■ TEXT SECTION ■
+ + + + + + +

Observation data (J2000 epoch)
- Constellation: Coma Berenices
- Right ascension: 12^{h} 41^{m} 25.4331^{s}
- Declination: +13° 43′ 46.198″
- Redshift: 0.020404
- Heliocentric radial velocity: 6117 ± 1 km/s
- Distance: 309.7 ± 21.7 Mly (94.94 ± 6.65 Mpc)
- Apparent magnitude (V): 14.3

Characteristics
- Type: Sbc C
- Size: ~130,100 ly (39.89 kpc) (estimated)

+ + + + + + +

■ EXERCISE DATA ■

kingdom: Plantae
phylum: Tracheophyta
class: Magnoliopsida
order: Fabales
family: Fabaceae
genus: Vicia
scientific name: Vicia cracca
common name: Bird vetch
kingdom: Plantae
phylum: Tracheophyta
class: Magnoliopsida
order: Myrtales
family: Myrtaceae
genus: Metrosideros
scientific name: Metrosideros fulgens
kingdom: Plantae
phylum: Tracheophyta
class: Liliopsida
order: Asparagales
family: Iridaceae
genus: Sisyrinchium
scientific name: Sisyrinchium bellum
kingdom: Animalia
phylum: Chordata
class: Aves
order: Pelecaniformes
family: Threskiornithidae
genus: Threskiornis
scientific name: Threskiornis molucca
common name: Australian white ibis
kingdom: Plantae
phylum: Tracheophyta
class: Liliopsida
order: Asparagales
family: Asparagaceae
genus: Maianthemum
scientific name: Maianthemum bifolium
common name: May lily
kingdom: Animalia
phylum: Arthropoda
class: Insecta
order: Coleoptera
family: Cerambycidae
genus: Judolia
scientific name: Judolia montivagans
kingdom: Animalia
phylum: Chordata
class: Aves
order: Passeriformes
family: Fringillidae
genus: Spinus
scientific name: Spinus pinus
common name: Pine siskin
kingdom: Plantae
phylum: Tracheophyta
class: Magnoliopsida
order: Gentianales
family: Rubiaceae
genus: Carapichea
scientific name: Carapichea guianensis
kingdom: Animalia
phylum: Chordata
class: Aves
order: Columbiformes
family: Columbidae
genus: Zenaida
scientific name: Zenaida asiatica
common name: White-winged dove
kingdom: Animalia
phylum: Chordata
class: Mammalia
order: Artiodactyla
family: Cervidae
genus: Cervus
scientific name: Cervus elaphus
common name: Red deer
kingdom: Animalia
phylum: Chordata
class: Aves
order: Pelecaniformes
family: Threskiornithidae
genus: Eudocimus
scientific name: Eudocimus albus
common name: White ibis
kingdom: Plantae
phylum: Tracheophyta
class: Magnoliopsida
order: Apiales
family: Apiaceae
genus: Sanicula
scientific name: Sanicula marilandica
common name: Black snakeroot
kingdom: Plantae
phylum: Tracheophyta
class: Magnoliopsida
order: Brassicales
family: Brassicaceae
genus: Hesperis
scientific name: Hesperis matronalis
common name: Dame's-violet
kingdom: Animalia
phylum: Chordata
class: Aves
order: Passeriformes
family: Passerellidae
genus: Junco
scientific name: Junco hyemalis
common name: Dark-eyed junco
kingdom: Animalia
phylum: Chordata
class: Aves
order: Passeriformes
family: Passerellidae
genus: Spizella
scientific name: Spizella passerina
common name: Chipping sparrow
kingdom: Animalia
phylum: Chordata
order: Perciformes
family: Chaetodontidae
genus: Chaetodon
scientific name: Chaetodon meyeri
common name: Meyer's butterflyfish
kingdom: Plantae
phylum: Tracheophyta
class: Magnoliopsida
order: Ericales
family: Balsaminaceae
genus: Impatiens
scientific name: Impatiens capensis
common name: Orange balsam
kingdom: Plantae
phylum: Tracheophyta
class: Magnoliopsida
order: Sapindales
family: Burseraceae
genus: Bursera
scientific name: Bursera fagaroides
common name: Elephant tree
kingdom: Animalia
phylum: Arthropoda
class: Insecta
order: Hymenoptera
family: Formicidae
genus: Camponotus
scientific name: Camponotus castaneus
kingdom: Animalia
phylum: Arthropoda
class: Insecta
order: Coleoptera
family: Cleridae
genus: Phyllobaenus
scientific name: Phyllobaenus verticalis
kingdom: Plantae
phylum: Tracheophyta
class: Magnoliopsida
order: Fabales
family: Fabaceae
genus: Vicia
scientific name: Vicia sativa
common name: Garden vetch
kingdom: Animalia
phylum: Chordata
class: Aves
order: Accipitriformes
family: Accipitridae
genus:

+ + + + + + +

■ REQUIRED WORK ■
[1] According to the galaxy data, in which constellation does the galaxy lie?
[2] Print the galaxy data from "Observation data (J2000" to "(94.94 ± 6.65 Mpc)".
[3] Proceed with the galaxy data from where it stops.

■ YOUR WRITTEN ANSWERS ■
[1] Coma Berenices

[2]
Observation data (J2000 epoch)
- Constellation: Coma Berenices
- Right ascension: 12^{h} 41^{m} 25.4331^{s}
- Declination: +13° 43′ 46.198″
- Redshift: 0.020404
- Heliocentric radial velocity: 6117 ± 1 km/s
- Distance: 309.7 ± 21.7 Mly (94.94 ± 6.65 Mpc)

[3]
- Apparent size (V): 1.2′ × 0.2′

Other designations
- IRAS F12389+1400, 2MASX J12412541+1343458, IC 805, UGC 7849, MCG +02-32-179, PGC 42564

= NGC 4611 =

Galaxy in the constellation Coma Berenices

NGC 4611 is an intermediate spiral galaxy in the constellation of Coma Berenices. Its velocity with respect to the cosmic microwave background is 6,437 ± 22 km/s, which corresponds to a Hubble distance of 94.9 ± 6.7 Mpc (~310 million light-years). It was discovered by French astronomer Édouard Stephan on 17 May 1881. This galaxy was also observed by the American astronomer Lewis Swift on 20 April 1889, and listed in the Index Catalogue as IC 805.

According to the SIMBAD database, NGC 4611 is an Active Galaxy Nucleus Candidate, i.e. it has a compact region at the center of a galaxy that emits a significant amount of energy across the electromagnetic spectrum, with characteristics indicating that this luminosity is not produced by the stars.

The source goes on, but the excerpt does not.